Reversing a bash for loop

Question

I have this:

for (( count= "$WP_RANGE_START"; count< "$WP_RANGE_STOP"+1; count=count+1 ));

Where WP_RANGE_STARTis a number like 1 and WP_RANGE_STOPis a number like 10.

Right now this will step though going 1,2,...10

How can I do so that it counts backwards?(10,9,...1)

Answer 1

The for loop is your problem.

i=11 ; until [ $((i=i-1)) -lt 1 ] ; do echo $i ; done

OUTPUT

10
9
8
7
6
5
4
3
2
1

You don't need any bashisms at all.

Answer 2

Your incrementing code can be "simplified" as:

for count in $(eval echo {$WP_RANGE_START..$WP_RANGE_STOP});

So, to decrement you can just reverse the parameters"

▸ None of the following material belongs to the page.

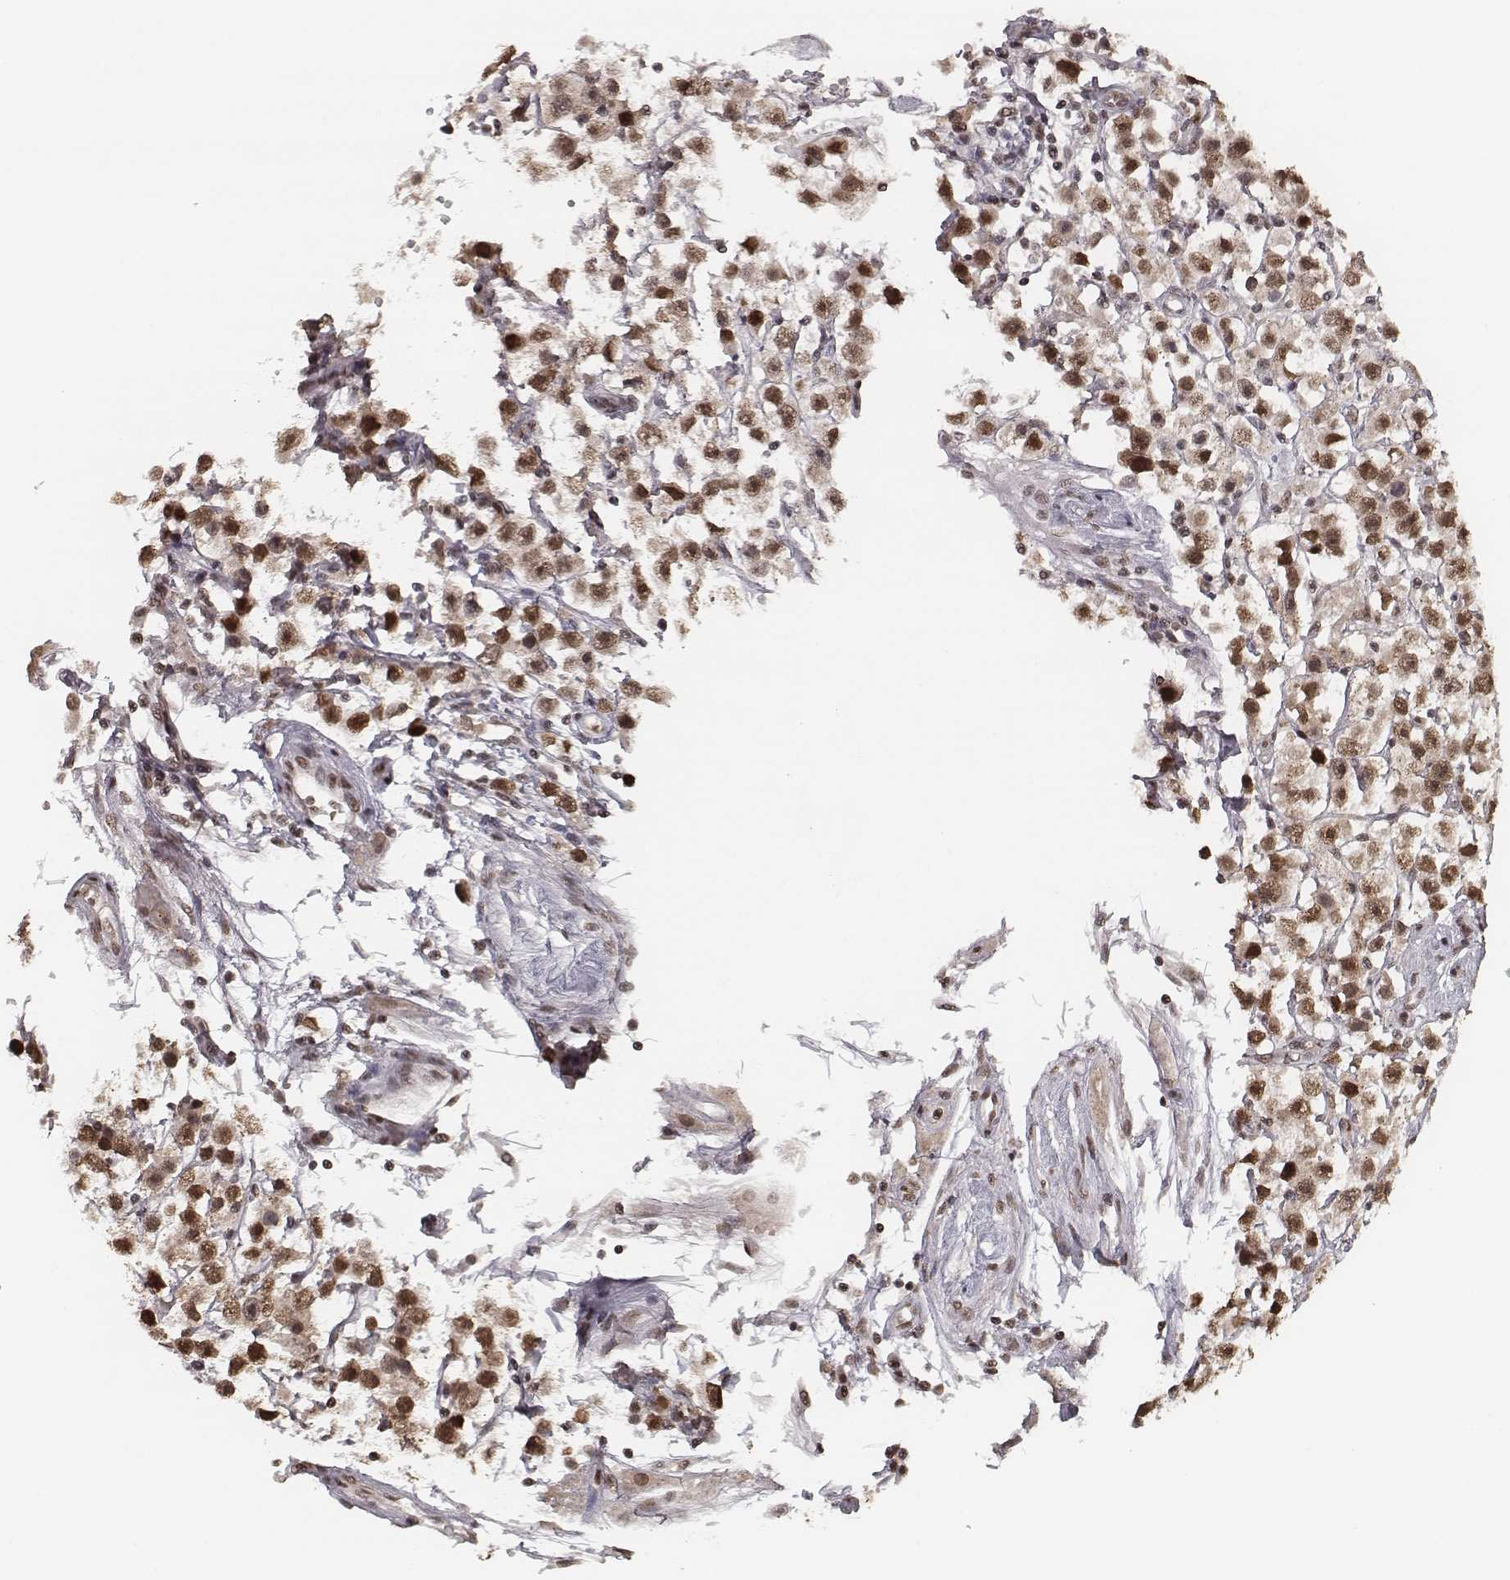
{"staining": {"intensity": "moderate", "quantity": ">75%", "location": "nuclear"}, "tissue": "testis cancer", "cell_type": "Tumor cells", "image_type": "cancer", "snomed": [{"axis": "morphology", "description": "Seminoma, NOS"}, {"axis": "topography", "description": "Testis"}], "caption": "Testis seminoma stained for a protein displays moderate nuclear positivity in tumor cells. Nuclei are stained in blue.", "gene": "HMGA2", "patient": {"sex": "male", "age": 45}}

for count in $(eval echo {$WP_RANGE_STOP..$WP_RANGE_START}); 

Assuming you've got a bash version of 3 or higher, you can specify an increment or decrement by appending it to the range, like so:

CHANGE=1
for count in $(eval echo {$WP_RANGE_STOP..$WP_RANGE_START..$CHANGE}); 

Answer 3

I guess the mirror image of what you have would be

for (( count="$WP_RANGE_STOP"; count >= "$WP_RANGE_START"; count=count-1 ));

But a less cumbersome way to write it would be

for (( count=WP_RANGE_STOP; count >= WP_RANGE_START; count-- ));

The $ is unnecessary in arithmetic context.

When dealing with literals, bash has a range expansion feature using brace expansion:

for i in {0..10}; # or {10..0} or what have you

But it's cumbersome to use with variables, as the brace expansion happens before parameter expansion. It's usually easier to use arithmetic for loops in those cases.